Solimar International continues to support ATKOMA daily and is working on a model that will enable long-term support beyond the end of the USAID project, including using ATKOMA as a model that can replicated elsewhere. The success of ATKOMA demonstrates the power of small businesses and using the private sector for good, recognizing that projects cannot be truly sustainable until they engage long-term revenue sources, like those available in the tourism industry. While all local models must be built on and integrated with traditional ecological knowledge and management such as tara bandu, the process for establishing tourism governance in ways that benefit communities and conservation has already been and will continue to be replicated in many future destinations. Solimar is working with stakeholders in Liberia, Tunisia, the Maldives, Bangladesh, and other destinations to decentralize tourism governance to DMOs made up of local private sector stakeholders and government to ensure that tourism is run by and for local communities.

With the support of the Ataúro Island Council, ATKOMA’s amazing members, and the USAID Tourism for All Project, Solimar International hopes to see ATKOMA continue to flourish for many years to come.

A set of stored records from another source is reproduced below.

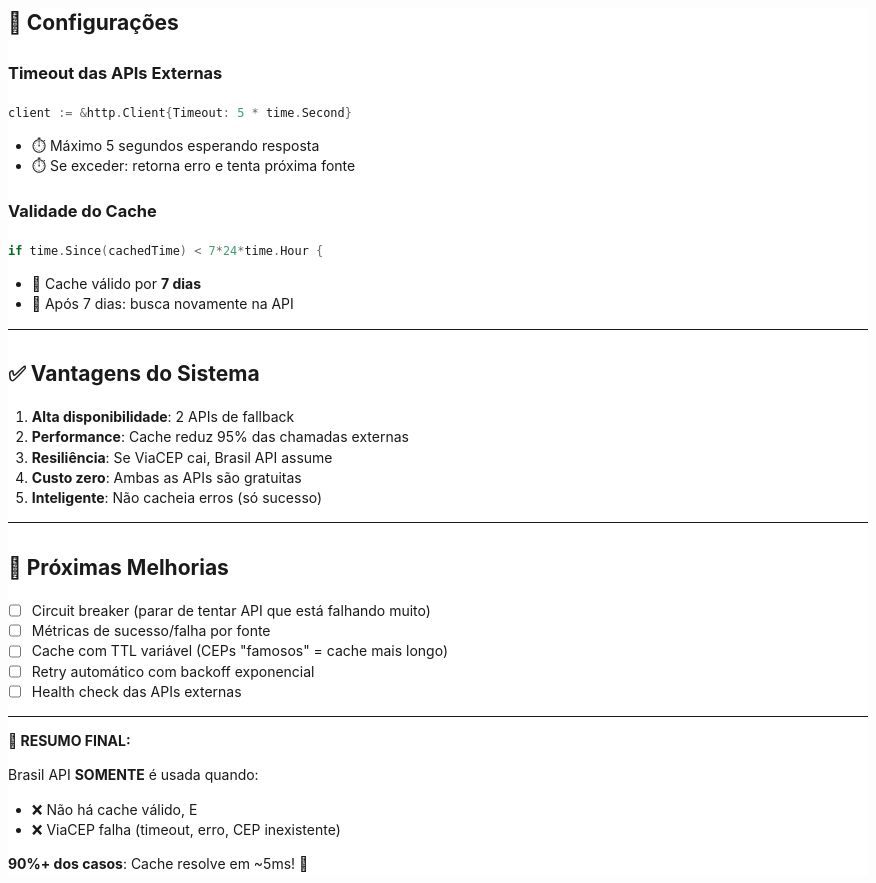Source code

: 
## 🔧 **Configurações**

### **Timeout das APIs Externas**
```go
client := &http.Client{Timeout: 5 * time.Second}
```
- ⏱️ Máximo 5 segundos esperando resposta
- ⏱️ Se exceder: retorna erro e tenta próxima fonte

### **Validade do Cache**
```go
if time.Since(cachedTime) < 7*24*time.Hour {
```
- 📅 Cache válido por **7 dias**
- 📅 Após 7 dias: busca novamente na API

---

## ✅ **Vantagens do Sistema**

1. **Alta disponibilidade**: 2 APIs de fallback
2. **Performance**: Cache reduz 95% das chamadas externas
3. **Resiliência**: Se ViaCEP cai, Brasil API assume
4. **Custo zero**: Ambas as APIs são gratuitas
5. **Inteligente**: Não cacheia erros (só sucesso)

---

## 🚀 **Próximas Melhorias**

- [ ] Circuit breaker (parar de tentar API que está falhando muito)
- [ ] Métricas de sucesso/falha por fonte
- [ ] Cache com TTL variável (CEPs "famosos" = cache mais longo)
- [ ] Retry automático com backoff exponencial
- [ ] Health check das APIs externas

---

**🎯 RESUMO FINAL:**

Brasil API **SOMENTE** é usada quando:
- ❌ Não há cache válido, E
- ❌ ViaCEP falha (timeout, erro, CEP inexistente)

**90%+ dos casos**: Cache resolve em ~5ms! 🚀

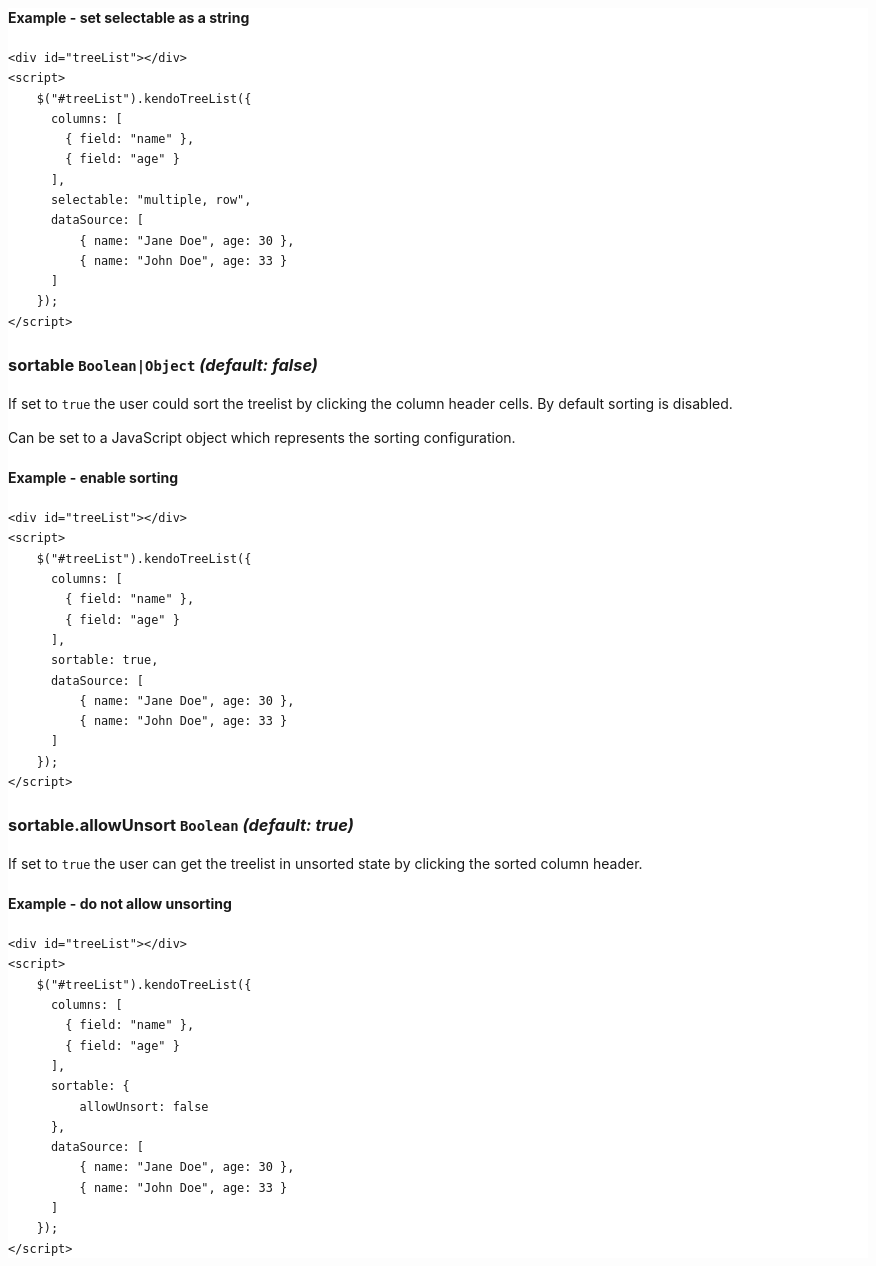 #### Example - set selectable as a string

    <div id="treeList"></div>
    <script>
        $("#treeList").kendoTreeList({
          columns: [
            { field: "name" },
            { field: "age" }
          ],
          selectable: "multiple, row",
          dataSource: [
              { name: "Jane Doe", age: 30 },
              { name: "John Doe", age: 33 }
          ]
        });
    </script>

### sortable `Boolean|Object` *(default: false)*

If set to `true` the user could sort the treelist by clicking the column header cells. By default sorting is disabled.

Can be set to a JavaScript object which represents the sorting configuration.

#### Example - enable sorting

    <div id="treeList"></div>
    <script>
        $("#treeList").kendoTreeList({
          columns: [
            { field: "name" },
            { field: "age" }
          ],
          sortable: true,
          dataSource: [
              { name: "Jane Doe", age: 30 },
              { name: "John Doe", age: 33 }
          ]
        });
    </script>

### sortable.allowUnsort `Boolean` *(default: true)*

If set to `true` the user can get the treelist in unsorted state by clicking the sorted column header.

#### Example - do not allow unsorting

    <div id="treeList"></div>
    <script>
        $("#treeList").kendoTreeList({
          columns: [
            { field: "name" },
            { field: "age" }
          ],
          sortable: {
              allowUnsort: false
          },
          dataSource: [
              { name: "Jane Doe", age: 30 },
              { name: "John Doe", age: 33 }
          ]
        });
    </script>

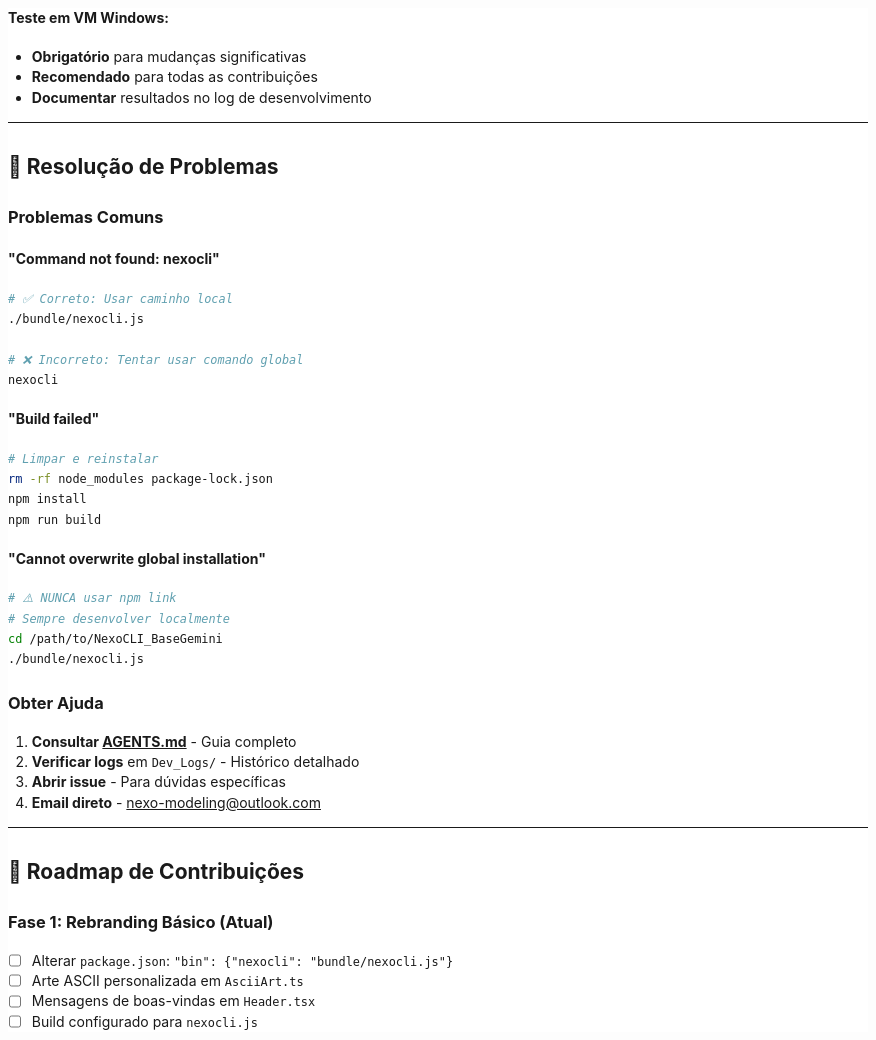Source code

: #### **Teste em VM Windows:**
- **Obrigatório** para mudanças significativas
- **Recomendado** para todas as contribuições
- **Documentar** resultados no log de desenvolvimento

---

## 🚨 **Resolução de Problemas**

### **Problemas Comuns**

#### **"Command not found: nexocli"**
```bash
# ✅ Correto: Usar caminho local
./bundle/nexocli.js

# ❌ Incorreto: Tentar usar comando global
nexocli
```

#### **"Build failed"**
```bash
# Limpar e reinstalar
rm -rf node_modules package-lock.json
npm install
npm run build
```

#### **"Cannot overwrite global installation"**
```bash
# ⚠️ NUNCA usar npm link
# Sempre desenvolver localmente
cd /path/to/NexoCLI_BaseGemini
./bundle/nexocli.js
```

### **Obter Ajuda**
1. **Consultar [AGENTS.md](AGENTS.md)** - Guia completo
2. **Verificar logs** em `Dev_Logs/` - Histórico detalhado
3. **Abrir issue** - Para dúvidas específicas
4. **Email direto** - [nexo-modeling@outlook.com](mailto:nexo-modeling@outlook.com)

---

## 🎯 **Roadmap de Contribuições**

### **Fase 1: Rebranding Básico** (Atual)
- [ ] Alterar `package.json`: `"bin": {"nexocli": "bundle/nexocli.js"}`
- [ ] Arte ASCII personalizada em `AsciiArt.ts`
- [ ] Mensagens de boas-vindas em `Header.tsx`
- [ ] Build configurado para `nexocli.js`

There were several challenges that ATKOMA faced during the pandemic, and in some cases the LMMAs did not function well without tourism income, emphasizing the importance of additional income streams beyond tourism to enhance its resilience to impacts. However, ATKOMA changed its marketing tactics during the pandemic to appeal to domestic visitors and the expat market residing in Dili, which enabled the organization to continue selling tours and earning an income. Additionally, ATKOMA used this as a time to hear from members about their concerns, including advocating for local rather than foreign-owned, high-end tourism and ensuring that concerns about misuse of LMMAs were addressed. With the support of the Ataúro Island Council, ATKOMA’s amazing members, and the USAID Tourism for All Project, we hope to see ATKOMA and Ataúro Island flourish for many generations to come.